With the final set of 8 BACs (Table 2), the SDA-M was set up for the study using the QSplit software version 1.6 (Bielefeld University, Neurocognition and Action Group) that contains all functions and algorithms needed for data analysis.
To determine distances between BACs, a splitting task is used followed by mathematical statistical procedures on the obtained data (Lander 1991; Schack 2012). In the splitting task, for each possible combination of two BACs, participants must decide whether two given BACs are related during movement execution or not (for more details on the splitting procedure, see Procedure). The starting point for all further analysis is the Z-transformation of this decision data (related/not related) for each BAC into a Z-matrix, which opens up two analysis options: (1) obtaining and visualizing the representation structure via hierarchical cluster analysis (CA), and (2) statistically comparing obtained cluster solutions by determining their invariance (Schack 2012).
(1) To obtain and visualize the hierarchical representation structure the Z-matrix is transformed into a Euclidian distance (d) matrix and hierarchical cluster analysis (CA) is performed. The result of the CA is a dendrogram showing individually build clusters of BACs and the Euclidian distances (d) as hierarchical order criterion.
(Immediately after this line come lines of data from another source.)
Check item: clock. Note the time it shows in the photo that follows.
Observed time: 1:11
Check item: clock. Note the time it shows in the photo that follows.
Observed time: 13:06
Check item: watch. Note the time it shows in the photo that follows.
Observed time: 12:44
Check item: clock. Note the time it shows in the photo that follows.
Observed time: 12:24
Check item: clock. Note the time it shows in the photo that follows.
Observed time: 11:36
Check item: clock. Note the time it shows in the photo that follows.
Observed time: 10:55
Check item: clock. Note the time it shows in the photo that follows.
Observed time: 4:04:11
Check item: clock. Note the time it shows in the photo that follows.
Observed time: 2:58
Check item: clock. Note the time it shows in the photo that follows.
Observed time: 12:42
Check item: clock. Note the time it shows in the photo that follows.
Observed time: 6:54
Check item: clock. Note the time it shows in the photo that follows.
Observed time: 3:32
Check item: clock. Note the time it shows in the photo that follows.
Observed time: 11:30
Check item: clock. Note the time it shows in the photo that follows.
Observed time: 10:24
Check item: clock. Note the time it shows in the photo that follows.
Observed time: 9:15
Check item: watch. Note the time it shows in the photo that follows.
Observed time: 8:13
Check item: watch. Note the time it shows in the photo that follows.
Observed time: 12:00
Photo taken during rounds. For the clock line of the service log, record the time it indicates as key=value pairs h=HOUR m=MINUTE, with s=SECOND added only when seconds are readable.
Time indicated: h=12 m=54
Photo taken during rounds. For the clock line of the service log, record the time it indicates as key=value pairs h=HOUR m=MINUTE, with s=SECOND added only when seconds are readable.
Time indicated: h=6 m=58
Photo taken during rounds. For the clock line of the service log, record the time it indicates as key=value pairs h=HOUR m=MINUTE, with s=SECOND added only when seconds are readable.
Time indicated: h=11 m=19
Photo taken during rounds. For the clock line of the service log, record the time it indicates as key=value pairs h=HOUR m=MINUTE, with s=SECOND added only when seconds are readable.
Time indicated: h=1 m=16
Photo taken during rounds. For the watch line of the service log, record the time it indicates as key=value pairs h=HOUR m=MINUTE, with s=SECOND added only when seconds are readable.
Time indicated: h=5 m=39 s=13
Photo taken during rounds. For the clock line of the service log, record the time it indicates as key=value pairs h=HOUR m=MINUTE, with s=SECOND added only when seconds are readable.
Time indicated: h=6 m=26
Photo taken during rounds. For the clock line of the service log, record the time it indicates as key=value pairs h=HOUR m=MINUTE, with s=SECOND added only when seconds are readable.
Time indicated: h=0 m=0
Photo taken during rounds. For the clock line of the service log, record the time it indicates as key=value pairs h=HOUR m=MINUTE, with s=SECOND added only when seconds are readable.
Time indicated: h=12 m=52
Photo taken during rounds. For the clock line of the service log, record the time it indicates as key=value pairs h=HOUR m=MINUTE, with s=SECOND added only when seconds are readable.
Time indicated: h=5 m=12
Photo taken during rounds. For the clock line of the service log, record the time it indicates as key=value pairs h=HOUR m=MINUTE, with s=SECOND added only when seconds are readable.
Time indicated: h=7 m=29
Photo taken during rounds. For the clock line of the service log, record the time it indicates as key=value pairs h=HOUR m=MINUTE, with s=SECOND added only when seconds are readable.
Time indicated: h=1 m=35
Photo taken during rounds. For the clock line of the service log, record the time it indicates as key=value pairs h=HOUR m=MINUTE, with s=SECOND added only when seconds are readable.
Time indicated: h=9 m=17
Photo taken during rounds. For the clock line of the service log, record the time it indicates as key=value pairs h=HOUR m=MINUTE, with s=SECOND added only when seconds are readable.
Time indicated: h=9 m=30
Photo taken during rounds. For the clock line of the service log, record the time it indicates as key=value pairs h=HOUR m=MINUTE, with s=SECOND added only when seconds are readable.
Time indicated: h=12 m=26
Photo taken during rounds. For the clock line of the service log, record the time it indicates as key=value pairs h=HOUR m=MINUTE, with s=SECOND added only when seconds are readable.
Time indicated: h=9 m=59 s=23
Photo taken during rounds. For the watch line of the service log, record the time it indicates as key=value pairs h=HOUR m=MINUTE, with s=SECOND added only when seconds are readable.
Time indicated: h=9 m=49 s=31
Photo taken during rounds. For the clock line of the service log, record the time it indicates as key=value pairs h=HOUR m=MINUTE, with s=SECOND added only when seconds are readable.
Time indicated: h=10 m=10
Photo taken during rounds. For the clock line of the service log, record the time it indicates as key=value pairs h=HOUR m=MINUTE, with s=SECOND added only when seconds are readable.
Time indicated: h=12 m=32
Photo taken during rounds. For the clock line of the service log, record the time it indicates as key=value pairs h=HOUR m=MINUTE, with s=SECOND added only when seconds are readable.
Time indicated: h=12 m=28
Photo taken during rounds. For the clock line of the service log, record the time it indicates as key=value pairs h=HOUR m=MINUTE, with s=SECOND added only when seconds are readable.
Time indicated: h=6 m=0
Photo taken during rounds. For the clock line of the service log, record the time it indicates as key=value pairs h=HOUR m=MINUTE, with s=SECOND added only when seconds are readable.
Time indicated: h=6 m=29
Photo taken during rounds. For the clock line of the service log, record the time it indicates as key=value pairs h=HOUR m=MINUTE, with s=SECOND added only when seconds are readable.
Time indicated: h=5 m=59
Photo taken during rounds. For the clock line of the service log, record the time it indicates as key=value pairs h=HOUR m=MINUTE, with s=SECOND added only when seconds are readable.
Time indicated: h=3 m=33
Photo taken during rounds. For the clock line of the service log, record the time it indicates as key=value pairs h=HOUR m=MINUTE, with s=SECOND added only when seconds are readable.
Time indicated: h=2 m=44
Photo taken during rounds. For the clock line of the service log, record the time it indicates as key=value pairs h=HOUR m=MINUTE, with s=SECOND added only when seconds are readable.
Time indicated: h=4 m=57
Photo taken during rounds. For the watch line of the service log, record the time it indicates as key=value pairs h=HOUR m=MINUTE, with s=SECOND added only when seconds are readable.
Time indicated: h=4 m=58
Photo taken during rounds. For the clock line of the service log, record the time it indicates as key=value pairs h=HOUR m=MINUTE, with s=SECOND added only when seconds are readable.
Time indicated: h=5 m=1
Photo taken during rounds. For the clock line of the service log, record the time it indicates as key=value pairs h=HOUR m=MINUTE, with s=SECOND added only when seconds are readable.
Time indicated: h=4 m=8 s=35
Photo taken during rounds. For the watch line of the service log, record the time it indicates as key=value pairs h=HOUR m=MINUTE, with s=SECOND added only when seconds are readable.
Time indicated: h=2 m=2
All intersections that are below the critical d-value (d_krit_) (based on the selected α) are statistically clustered in the individual representation. Individual cluster solutions (dendrograms) can also be summed up to form a group structure.
(2) The comparison of individual representation structures is based on invariance analysis (between two cluster solutions/dendrograms), which can be performed using an invariance measure (λ) that reflects the pairwise congruencies between two cluster solutions (Lander 1991; Schack 2012).
Procedure
Before participation, written informed consent was obtained from all participants. To assess the perceived functional status in the two post-surgery groups before testing either the short version of the Knee Injury and Osteoarthritis Outcome (KOOS, JR.) or the Hip Injury and Osteoarthritis Outcome (HOOS, JR.) was administered to the TKA and THA group. The KOOS, JR. is a seven-item patient-reported outcome measure (PROM) representing “knee health” as a one-dimensional construct (Lyman et al. 2016a). The HOOS, JR. consists of six items representing the dimension “hip health” (Lyman et al. 2016b). The patient-reported outcome measures (PROMs) were used to control for similarity of perceived rehabilitation status among both groups. Since the total score of each questionnaire is translated into a scale from 0 to 100% function, their scores are directly comparable.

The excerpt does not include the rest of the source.